My Marine Corps has a problem. And it isn’t about social media, how long it will take male Marines to accept women in the ranks, or how Marines “treat each other” off the battlefield.
No, the recent scandal involving the Facebook group Marines United–a secretive, invitation-only group of current and former Marines that has shared compromising photos of female Marines without their permission—is a symptom of deep cultural bias that has always directly targeted women and has been enhanced by the rise of social media.
This is why the response of the Commandant of the Marine Corps, Gen. Robert Neller, has been so disappointing. By constantly referencing “fellow Marines” and “social media policy” instead of extreme bias against women, he deflects from the real issue.
“I mean, c’mon guys. They just want to do their job. Let them do their job,” Neller said during a Pentagon press briefing when the scandal first broke.
Today, the Commandant of the Marine Corps addressed recent allegations of cyber misconduct, and how it hurts the team. pic.twitter.com/AQifcMeUtG
— U.S. Marines (@USMC) March 11, 2017
Shortly after Neller’s appearance at the Pentagon, the Marine Corps referred to the problem as “cyber misconduct”—another clear attempt to deflect from the real, much more difficult problem of violence against women.
The deflections continued, reaching as far as the House Armed Services Committee on March 21 when the Military Personnel Subcommittee held a hearing on the “Social Media Policies of the Military Services.” For a few minutes, it appeared as if the deflection had worked. The media seating area in the committee hearing room was virtually empty. Military.com reporter Hope Hodge Seck captured the scene in a tweet from the hearing.
— Hope Hodge Seck (@HopeSeck) March 21, 2017
But one lawmaker saw through the ruse. Rep. Jackie Speier, D-Calif., blasted the committee during her opening remarks for not tackling the real issues at stake.
“I have to say, I’m very disappointed in the topic of this hearing,” Speier said. “Framing the issue as military social media policies frankly misses the point. No one has ever gone on Facebook, looked at nonconsensually posted intimate photos, typed a rape threat, and then stopped and said, ‘Oh, I better not make rape threats! That’s against the military’s social media policy.’ ”
I asked James LaPorta, a fellow Marine and one of the journalists who helped uncover the activities of the Marines United Facebook page, what he thought about the constant deflections and what I see as an unwillingness to address the issue of violence and bias against women. His thoughtful response raises even deeper questions about the root causes of the problem now infecting the entire military.
“Social media policy is only one step to addressing this problem and let’s be realistic, this issue of exploiting women online will not completely be eradicated,” LaPorta said. “I think this issue stems mainly from decades of military culture, alienation between genders that’s more than just the debate of women in combat, but even how the different genders are tested and promoted.”
As LaPorta rightfully points out, there are a lot of issues that feed the root causes of the sexism that reared its ugly head in the form of Marines United. It is up to senior military leaders to now confront the problem head-on without deflecting the public’s attention away from the cancer that is violence and bias against women.

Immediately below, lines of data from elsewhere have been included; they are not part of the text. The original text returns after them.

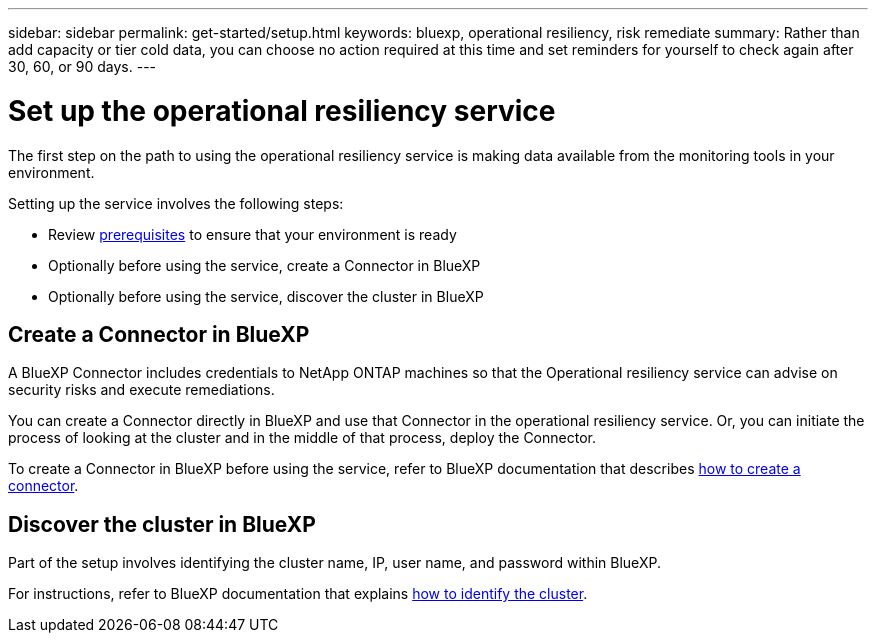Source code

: ---
sidebar: sidebar
permalink: get-started/setup.html
keywords: bluexp, operational resiliency, risk remediate
summary: Rather than add capacity or tier cold data, you can choose no action required at this time and set reminders for yourself to check again after 30, 60, or 90 days.  
---

= Set up the operational resiliency service
:hardbreaks:
:icons: font
:imagesdir: ../media/get-started/

[.lead]
The first step on the path to using the operational resiliency service is making data available from the monitoring tools in your environment. 

Setting up the service involves the following steps: 

* Review link:../get-started/prerequisites.html[prerequisites] to ensure that your environment is ready
* Optionally  before using the service, create a Connector in BlueXP
* Optionally before using the service, discover the cluster in BlueXP

== Create a Connector in BlueXP
A BlueXP Connector includes credentials to NetApp ONTAP machines so that the Operational resiliency service can advise on security risks and execute remediations.

You can create a Connector directly in BlueXP and use that Connector in the operational resiliency service. Or, you can initiate the process of looking at the cluster and in the middle of that process, deploy the Connector. 

To create a Connector in BlueXP before using the service, refer to BlueXP documentation that describes https://docs.netapp.com/us-en/cloud-manager-setup-admin/concept-connectors.html[how to create a connector^]. 


== Discover the cluster in BlueXP 

Part of the setup involves identifying the cluster name, IP, user name, and password within BlueXP.

For instructions, refer to BlueXP documentation that explains https://docs.netapp.com/us-en/cloud-manager-setup-admin/index.html[how to identify the cluster^].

“I’m not sure the problem can be solved,” LaPorta acknowledged. “I hope that it could. The only thing I know is that somewhere along the way, members who engaged in the exploitation of women lost their sense of decency. Perhaps that’s a failure of leadership, a failure of institution or family, but at some point it’s the individual that needs to be held accountable.”
The latest public relations effort on Twitter by the Marine Corps involves a speech by Sergeant Major Brad Kasal that focuses on the rightful place in history earned by generations of Marines—male and female—and reinforces the ethos that stands like a steel rod behind the words Semper Fidelis.
“Can you trust your fellow Marines, and will they be there for you? That is all that matters.” — Sgt. Maj. Brad Kasal pic.twitter.com/SDmyR4kNBY
— U.S. Marines (@USMC) March 23, 2017
But let’s be honest. As much as the Marines United scandal isn’t about social media or cyber misconduct, it also has never been about the performance and faithfulness of Marines on the battlefield. It’s time to stop deflecting our attention away from the real problem.